Provided records section start

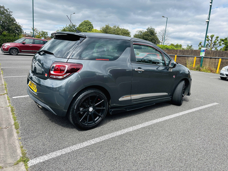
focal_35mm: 24
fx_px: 158
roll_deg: -4.4
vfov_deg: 56.8
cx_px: 114
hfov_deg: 71.6
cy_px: 86
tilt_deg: -9.7
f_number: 1.78
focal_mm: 6.86
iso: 80
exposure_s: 1/1692
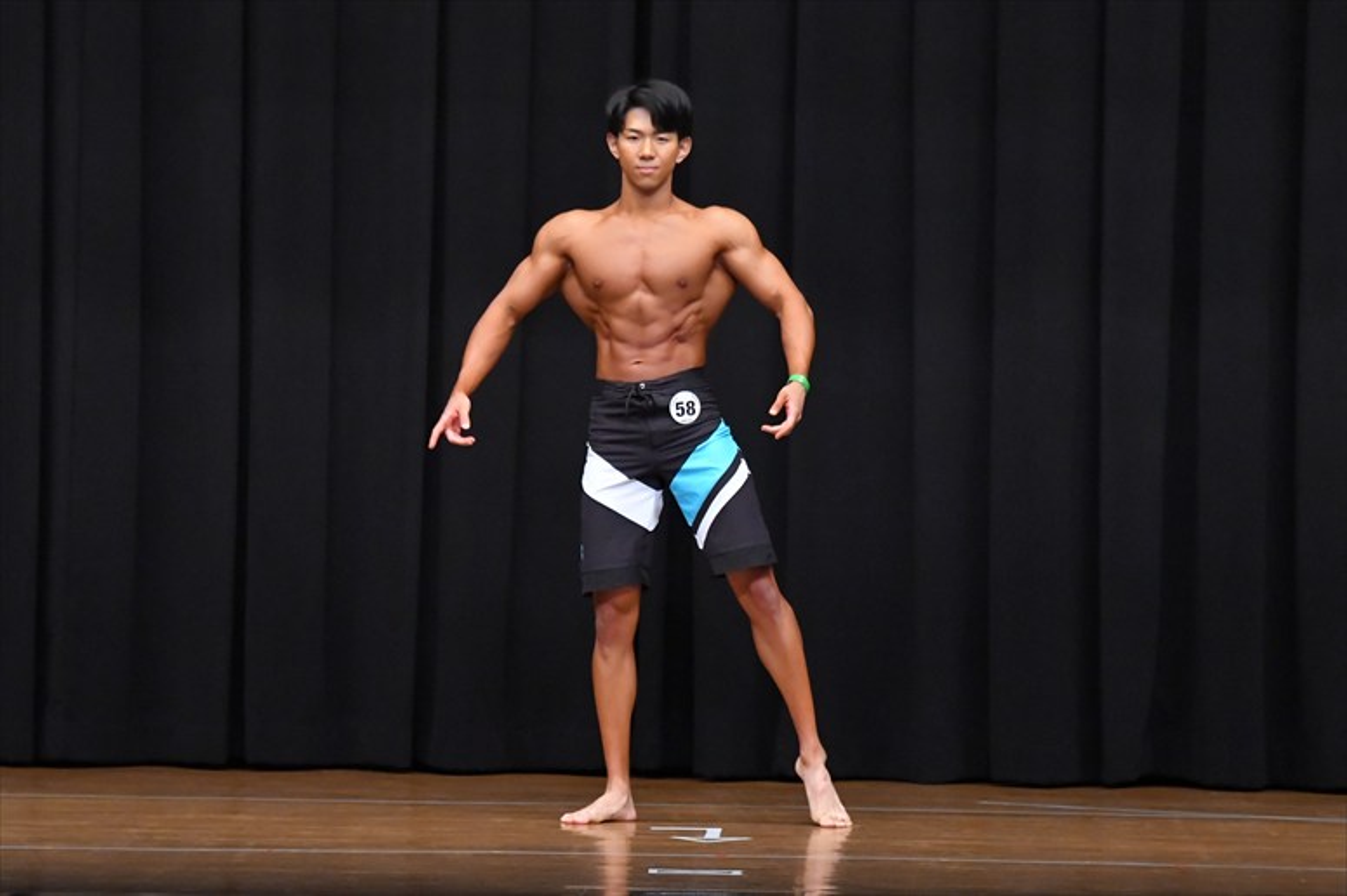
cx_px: 674
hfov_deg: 9.2
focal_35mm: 225
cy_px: 448
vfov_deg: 6.1
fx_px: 8415
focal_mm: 150
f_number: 5.6
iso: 8000
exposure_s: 1/400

Provided records section end

When copying the listing, print each line exactly but leave out every picture.

focal_35mm: 24
fx_px: 158
roll_deg: -4.4
vfov_deg: 56.8
cx_px: 114
hfov_deg: 71.6
cy_px: 86
tilt_deg: -9.7
f_number: 1.78
focal_mm: 6.86
iso: 80
exposure_s: 1/1692
cx_px: 674
hfov_deg: 9.2
focal_35mm: 225
cy_px: 448
vfov_deg: 6.1
fx_px: 8415
focal_mm: 150
f_number: 5.6
iso: 8000
exposure_s: 1/400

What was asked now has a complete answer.